The idea of technological determinism was very influential after World War II. The most popular expositions of modernization theory, such as Walt Rostow’s theory of the five stages of development, described the path of poor agricultural societies toward something very much like the American Way of Life. The theoretical certainty that America represented the future rested on the assumption that technology developed along a fixed track from lower to higher stages, determining social life in accordance with its requirements at each stage. If this is true then the most advanced country does indeed show the future to its less advanced neighbors, just as Marx claimed in the preface to Das Capital.
Since the 1980s this deterministic understanding of technology has come under increasingly effective attack by alternative theories such as social constructivism. These new theories argue that there is no one necessary line of technological development but many branches that correspond to different interests, cultures, and political forces. Of course there may be inventions so fundamental that all lines of development draw on them, such as electric power or the wheel, but many very different devices can make use of such basic discoveries. They do not determine a restricted panoply of devices with a single set of consequences at the social level. This is why it is possible for societies to adapt technology to their own needs rather than simply remaining backward where they lack certain resources or potentials exploited in more advanced countries.

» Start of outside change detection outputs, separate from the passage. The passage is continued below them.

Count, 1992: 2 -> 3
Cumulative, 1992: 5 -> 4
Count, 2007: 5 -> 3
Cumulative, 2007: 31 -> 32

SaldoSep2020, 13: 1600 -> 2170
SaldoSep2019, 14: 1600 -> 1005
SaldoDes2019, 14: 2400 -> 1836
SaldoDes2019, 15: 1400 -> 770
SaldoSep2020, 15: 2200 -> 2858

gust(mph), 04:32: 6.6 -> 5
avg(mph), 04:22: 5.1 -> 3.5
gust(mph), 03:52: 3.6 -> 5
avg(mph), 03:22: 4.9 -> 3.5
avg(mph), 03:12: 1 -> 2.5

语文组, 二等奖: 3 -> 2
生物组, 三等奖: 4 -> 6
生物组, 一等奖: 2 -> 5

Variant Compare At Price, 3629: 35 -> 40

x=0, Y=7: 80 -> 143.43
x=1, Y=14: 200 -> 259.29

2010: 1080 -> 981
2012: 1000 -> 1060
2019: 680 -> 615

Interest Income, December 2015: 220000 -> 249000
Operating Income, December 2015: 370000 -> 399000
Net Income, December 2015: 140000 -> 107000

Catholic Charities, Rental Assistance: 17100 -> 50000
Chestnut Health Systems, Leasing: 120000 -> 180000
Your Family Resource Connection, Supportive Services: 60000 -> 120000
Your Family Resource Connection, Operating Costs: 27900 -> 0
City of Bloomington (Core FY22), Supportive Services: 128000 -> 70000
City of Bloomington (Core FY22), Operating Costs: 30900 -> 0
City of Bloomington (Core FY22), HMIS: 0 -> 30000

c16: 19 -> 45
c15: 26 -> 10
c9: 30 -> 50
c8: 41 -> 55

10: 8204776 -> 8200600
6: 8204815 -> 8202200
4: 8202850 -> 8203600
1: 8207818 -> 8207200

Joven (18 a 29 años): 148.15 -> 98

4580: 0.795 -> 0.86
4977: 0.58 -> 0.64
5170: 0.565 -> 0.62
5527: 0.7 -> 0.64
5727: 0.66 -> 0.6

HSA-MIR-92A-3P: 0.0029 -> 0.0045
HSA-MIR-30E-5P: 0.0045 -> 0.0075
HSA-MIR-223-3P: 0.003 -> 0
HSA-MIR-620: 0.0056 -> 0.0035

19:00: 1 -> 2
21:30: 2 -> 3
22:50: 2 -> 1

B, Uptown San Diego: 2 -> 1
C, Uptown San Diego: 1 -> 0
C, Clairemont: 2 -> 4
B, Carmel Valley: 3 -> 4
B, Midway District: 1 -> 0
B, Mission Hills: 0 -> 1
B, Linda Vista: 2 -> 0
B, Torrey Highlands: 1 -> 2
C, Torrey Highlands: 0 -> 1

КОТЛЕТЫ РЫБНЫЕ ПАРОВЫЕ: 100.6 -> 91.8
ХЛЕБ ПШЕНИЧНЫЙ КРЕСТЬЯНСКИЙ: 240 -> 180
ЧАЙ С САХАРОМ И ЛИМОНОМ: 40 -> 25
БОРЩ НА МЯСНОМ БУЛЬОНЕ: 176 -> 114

Practically speaking, what is the significance of these new ideas? Recent scholarship in technology studies emphasizes the transformations technologies undergo as they are transferred and adapted from one institution to another and one nation to another. The extent of the change varies greatly. There is no rule or law of adaptation from which one could predict outcomes. In some cases, for example, early German industrialization, the changes may have been small enough to say that England truly represented the future. In other cases, for example, the Asian “Tigers” it is far from clear that the societies are becoming Americanized. In the case of China’s future, even more radical departures from existing models will become necessary as the full weight of its huge population influences its developmental path.
Note that none of this means China will have to remain poor if by poor we mean a lack of access to basic necessities, a wide variety of consumer goods, education, and opportunities for many individuals to develop and apply their talents. The point is rather that what it means to be rich is subject to social definition and redefinition. Korea has a level of computerization and computer usage unrivalled in the world today but fewer cars per capita than the United States. Which society is more prosperous? French people eat far better food than Americans, but live in smaller lodgings. Who is better off? There are no final answers to such questions.
Furthermore, objective constraints and subjective desires do not always stand opposed. Rather, culture shifts in response to reality in interesting and complex ways. What people want and what they can realistically expect often change together. For example, when in the first big OPEC oil shock multiplied the price of gasoline many times over, Americans (temporarily) discovered the joys of owning smaller, more efficient, and more manoeuvrable automobiles. We can hope that constraints on Chinese development will be internalized as part of the culture and influence preferences, rather than simply experienced as obstacles to prosperity.
In conclusion, here is a foreigner’s impression: a critical appropriation of Western ideas and technologies is indicated for China with a realistic sense that Chinese interventions into world markets will change those markets profoundly. China must anticipate the changes and plan its future accordingly. It will not find its future told in the tale of the US, Japan, or any other country but must make up its own story from out of its own culture, resources, and dreams.